= SOURCE RECORDS =

=-=-=

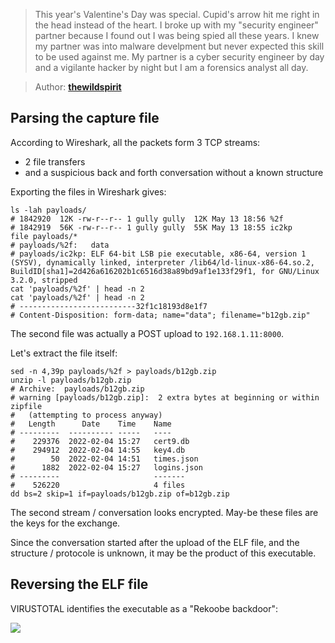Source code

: > This year's Valentine's Day was special. Cupid's arrow hit me right in the head
> instead of the heart. I broke up with my "security engineer" partner because I
> found out I was being spied all these years. I knew my partner was into malware
> develpment but never expected this skill to be used against me. My partner is a
> cyber security engineer by day and a vigilante hacker by night but I am a
> forensics analyst all day.

> Author: **[thewildspirit][author-profile]**

## Parsing the capture file

According to Wireshark, all the packets form 3 TCP streams:

- 2 file transfers
- and a suspicious back and forth conversation without a known structure

Exporting the files in Wireshark gives:

```shell
ls -lah payloads/
# 1842920  12K -rw-r--r-- 1 gully gully  12K May 13 18:56 %2f
# 1842919  56K -rw-r--r-- 1 gully gully  55K May 13 18:55 ic2kp
file payloads/*
# payloads/%2f:   data
# payloads/ic2kp: ELF 64-bit LSB pie executable, x86-64, version 1 (SYSV), dynamically linked, interpreter /lib64/ld-linux-x86-64.so.2, BuildID[sha1]=2d426a616202b1c6516d38a89bd9af1e133f29f1, for GNU/Linux 3.2.0, stripped
cat 'payloads/%2f' | head -n 2
cat 'payloads/%2f' | head -n 2
# --------------------------32f1c18193d8e1f7
# Content-Disposition: form-data; name="data"; filename="b12gb.zip"
```

The second file was actually a POST upload to `192.168.1.11:8000`.

Let's extract the file itself:

```shell
sed -n 4,39p payloads/%2f > payloads/b12gb.zip
unzip -l payloads/b12gb.zip 
# Archive:  payloads/b12gb.zip
# warning [payloads/b12gb.zip]:  2 extra bytes at beginning or within zipfile
#   (attempting to process anyway)
#   Length      Date    Time    Name
# ---------  ---------- -----   ----
#    229376  2022-02-04 15:27   cert9.db
#    294912  2022-02-04 14:55   key4.db
#        50  2022-02-04 14:51   times.json
#      1882  2022-02-04 15:27   logins.json
# ---------                     -------
#    526220                     4 files
dd bs=2 skip=1 if=payloads/b12gb.zip of=b12gb.zip
```

The second stream / conversation looks encrypted. May-be these files are the
keys for the exchange.

Since the conversation started after the upload of the ELF file, and the
structure / protocole is unknown, it may be the product of this executable.

## Reversing the ELF file

VIRUSTOTAL identifies the executable as a "Rekoobe backdoor":

![][virustotal-ic2kp]

[author-profile]: https://app.hackthebox.com/users/70891
[virustotal-ic2kp]: images/virustotal-ic2kp.png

=-=-=

= ASSIGNED TASK =
Copy every line exactly, from the opening line of the entries down to the line holding "## Parsing the capture file", and keep the pictures out.

= RESPONSE TO THE TASK =
Source code

: > This year's Valentine's Day was special. Cupid's arrow hit me right in the head
> instead of the heart. I broke up with my "security engineer" partner because I
> found out I was being spied all these years. I knew my partner was into malware
> develpment but never expected this skill to be used against me. My partner is a
> cyber security engineer by day and a vigilante hacker by night but I am a
> forensics analyst all day.

> Author: **[thewildspirit][author-profile]**

## Parsing the capture file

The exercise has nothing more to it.